A free pen is no consolation for the theft of the novel written with it. You're mistaking a reduction in overhead for a gift of sovereignty. Enjoy the free birdseed; I'd rather own the sky. Your life's work is only worth what someone will pay for it. You can't sell a $100 C compiler when the free one works just as well (or better). If you want to make software that is valuable, you should compete for market share by doing it better than anyone else. Otherwise, your work kinda is worthless. Stallman noted this in the 1980s, acknowledging that the cost of manufacturing software is only limited by the cost of storing it on-disc and transmitting it over the internet. He was right. You’re quoting the Gospel of Stallman while the temple is burning. Stallman talked about the cost of distribution; I’m talking about the cost of creation.

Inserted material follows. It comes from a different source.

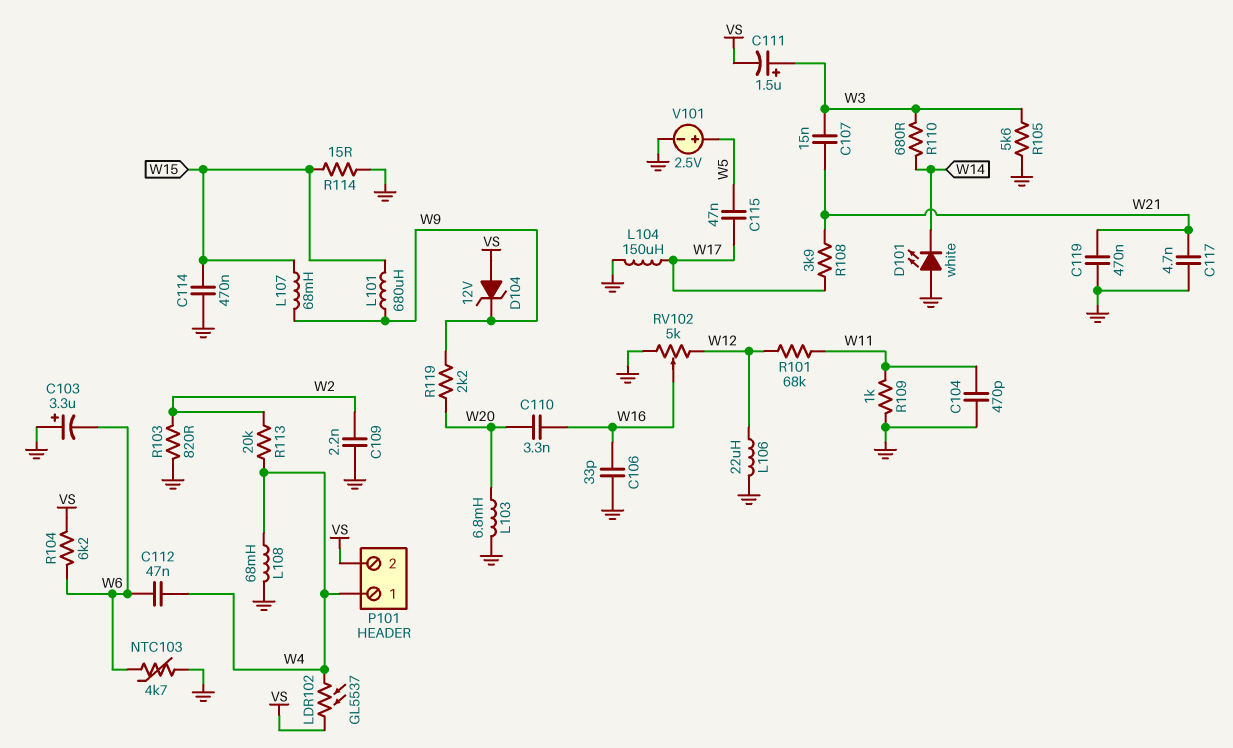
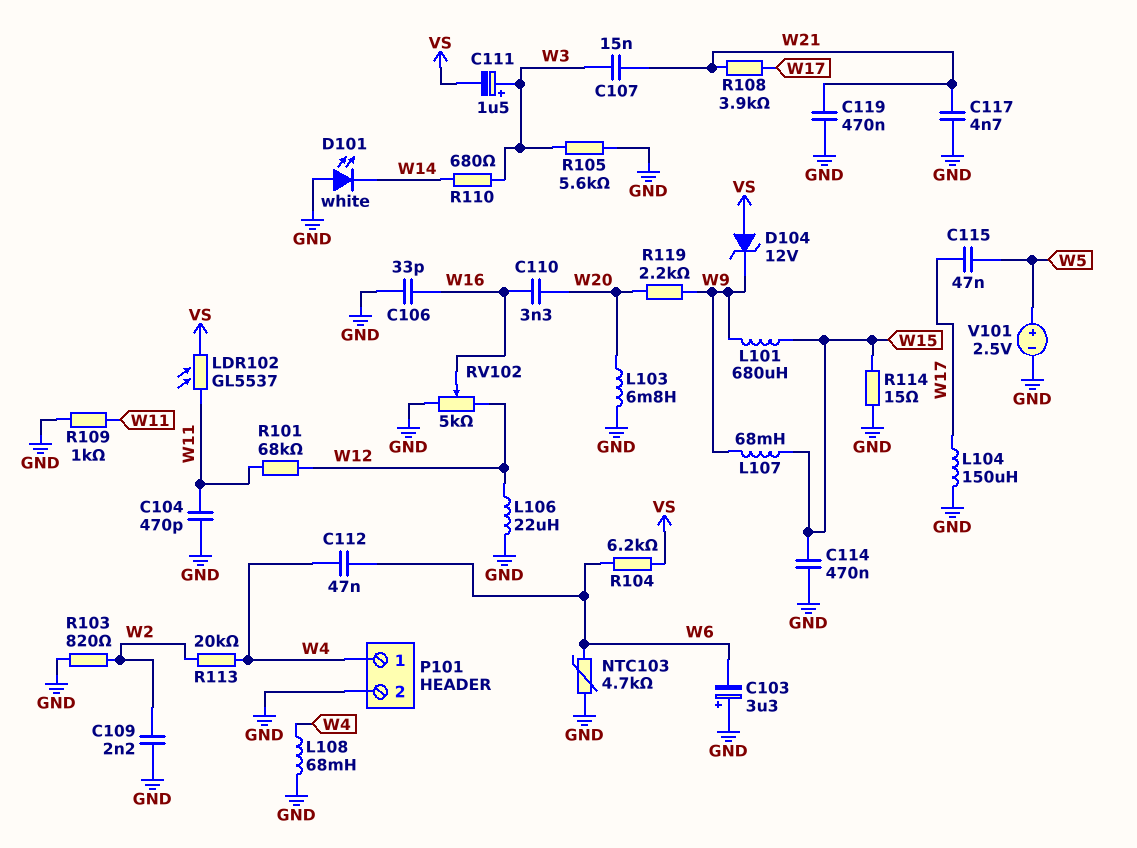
LDR102: GL5537 (VS, W4) -> GL5537 (VS, W11)
P101 pin 2: VS -> GND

In the age of LLMs, 'market share' is a joke when the infrastructure providers can ingest your logic for free and sell the derivative of your consciousness back to the masses. You think you're competing in a 'market,' but you’re actually just a unpaid research department for big compute.
If my work is 'worthless' unless it's bought, then humanity’s collective intelligence is being marked down to zero. Enjoy your free compiler—it’s the leash you use to walk yourself into obsolescence. The Cathedral & The Bazaar are both alright. You are describing the failure of businesses to compete against the bare minimum. I will enjoy my free compiler, thanks. So only those with money should be allowed to play with tools? If you have no income, are unbanked, or are in an area with low earnings, that compiler is out of reach. And then you're back to piracy. Because the "open source" movement has been co-oped by corporations which promote for precisely this reason. Actually contributing to a common good is done by building Free and Copyleft software, not "open source" which is term that offers no legal protections and the things you're talking about. Typical HN response: pivoting to a pedantic debate about licenses to avoid the actual ethical crisis. Whether I use GPL, MIT, or a custom Copyleft, it doesn't solve the Cognitive Tax problem. Licensing doesn't fix the fact that a 'community' of highly-paid engineers expects me to provide years of non-perturbative logic for free, while they lack the bandwidth to even peer-review it without an LLM. You say 'Free Software' protects the user. Fine. But who protects the outlier creator from being mentally strip-mined by a sea of Takers? You’re suggesting a better cage, not a path to sovereignty. Again: If you can’t verify the math without a chatbot, are you a 'contributor' to the common good, or just a sophisticated parasite?" No one actually forces anyone to create opensource. It is a choice of creation and licensing. A choice of giving. The fact that you are "supposed" to then maintain and work on it it's just in your mind. If you don't want to give to the public, you can avoid it by not creating, publishing, or licensing differently. You got plenty of choice. Just stop being annoying.